There have been musical sounds that are recognizable when you only hear the first chords sequences. This brings to mind the song by David Brubeck, take five. The interesting things about this jazz song, was how familiar it sounds even to those who might not know David Brubeck. What about the group, the Beatles and John Lennon? Do you remember the songs "Hey Jude" or the song "Imagine"? These were simple songs with simple chords progressions; however, they capture the minds and heart of a generation.

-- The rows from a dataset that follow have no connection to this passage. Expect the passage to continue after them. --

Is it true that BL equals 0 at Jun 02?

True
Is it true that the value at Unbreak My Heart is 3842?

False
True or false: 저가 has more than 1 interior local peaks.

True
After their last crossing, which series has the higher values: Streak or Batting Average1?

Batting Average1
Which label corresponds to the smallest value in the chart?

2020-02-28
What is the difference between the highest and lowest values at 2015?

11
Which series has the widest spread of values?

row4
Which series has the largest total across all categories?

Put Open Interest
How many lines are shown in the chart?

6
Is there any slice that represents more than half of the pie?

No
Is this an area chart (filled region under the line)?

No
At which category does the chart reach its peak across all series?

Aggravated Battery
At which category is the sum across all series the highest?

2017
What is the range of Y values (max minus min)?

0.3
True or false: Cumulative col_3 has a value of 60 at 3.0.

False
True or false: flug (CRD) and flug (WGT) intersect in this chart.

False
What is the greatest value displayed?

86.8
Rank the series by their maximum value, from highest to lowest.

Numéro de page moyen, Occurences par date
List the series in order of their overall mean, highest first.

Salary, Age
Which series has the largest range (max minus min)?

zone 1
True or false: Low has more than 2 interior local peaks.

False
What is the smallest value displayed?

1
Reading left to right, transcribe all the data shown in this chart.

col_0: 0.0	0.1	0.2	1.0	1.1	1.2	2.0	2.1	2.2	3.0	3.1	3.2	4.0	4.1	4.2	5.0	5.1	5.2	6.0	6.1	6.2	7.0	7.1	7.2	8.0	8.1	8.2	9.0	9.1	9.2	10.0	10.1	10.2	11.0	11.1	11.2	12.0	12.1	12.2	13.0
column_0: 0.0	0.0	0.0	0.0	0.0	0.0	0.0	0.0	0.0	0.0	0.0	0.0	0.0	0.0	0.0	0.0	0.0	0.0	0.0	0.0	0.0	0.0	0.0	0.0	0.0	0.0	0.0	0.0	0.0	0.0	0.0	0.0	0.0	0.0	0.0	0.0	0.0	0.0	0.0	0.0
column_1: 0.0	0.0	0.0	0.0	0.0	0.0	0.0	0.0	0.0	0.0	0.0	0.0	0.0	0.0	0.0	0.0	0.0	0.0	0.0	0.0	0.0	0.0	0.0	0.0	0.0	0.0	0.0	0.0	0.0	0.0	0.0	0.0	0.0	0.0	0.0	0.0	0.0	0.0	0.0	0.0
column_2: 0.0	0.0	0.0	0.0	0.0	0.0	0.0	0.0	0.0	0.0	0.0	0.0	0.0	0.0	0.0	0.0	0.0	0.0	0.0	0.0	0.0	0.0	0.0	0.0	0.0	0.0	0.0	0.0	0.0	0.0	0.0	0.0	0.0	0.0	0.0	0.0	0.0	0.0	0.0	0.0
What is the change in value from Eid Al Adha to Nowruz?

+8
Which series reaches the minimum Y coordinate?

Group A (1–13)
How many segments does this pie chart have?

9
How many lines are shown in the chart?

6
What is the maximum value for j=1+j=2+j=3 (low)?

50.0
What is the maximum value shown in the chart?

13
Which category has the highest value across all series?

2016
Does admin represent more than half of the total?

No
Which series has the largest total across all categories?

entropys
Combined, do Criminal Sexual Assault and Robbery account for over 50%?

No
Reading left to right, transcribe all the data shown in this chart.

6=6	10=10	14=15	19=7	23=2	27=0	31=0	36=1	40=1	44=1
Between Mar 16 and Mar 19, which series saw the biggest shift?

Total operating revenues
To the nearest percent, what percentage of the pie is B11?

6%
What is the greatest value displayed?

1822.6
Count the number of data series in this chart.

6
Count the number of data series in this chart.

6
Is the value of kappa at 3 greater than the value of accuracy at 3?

Music is more than melody, chords, lyrics and rhythm. It can be healing and a soothing process. Easy listening music is sometimes considered "elevator music". What does it imply? Some people are afraid of stepping into an elevator. Their minds start to wander about all the possible horrors of being stuck in an elevator. Therefore, elevator music or easy listening music is a form or therapy that should have a calming effect and make the short ride manageable. Others actually like easy listening music for what it intrinsically is. It is easy on the ears.

Music therapy can also be used during meditation. These types of music have long sounding notes and harmonies that are created to help those practicing meditation feel at ease and at one with nature. Music therapy is also used in massage parlors. It is used to create an atmosphere of peace and holiness. That is to say that you don't feel you are alone. It can be combined with physical massage to create a lasting impact on the client.

Music therapy has been used with babies for so many years. Babies who have trouble sleeping have been serenaded by their mothers since the beginning of time. Babies are believed to recognize sounds or the voice of their fathers or mothers. This is part of the natural music therapy that has been going on for generations but humans don't generally consider it as such.

Music Therapy in films is another interesting thing that we experience. Have you noticed how melancholic the songs are when the producers want you to feel the pain and sadness of the actors? What about thrillers and horror movies? The same technique is used to get to the core of human emotions. They want you to feel as if you are in the movie and living in the scene with the actors. How many times have you been fearful of what is about to happen because of the music preceding a scene. The music as a therapy seems to dictate the fear and it creates anticipation for what is about to happen.

The reality is that we are often moved by music. The therapeutic side of music is only partially known. Who knows what might be discovered in years to come. We might discover there is more to music than meet the ears.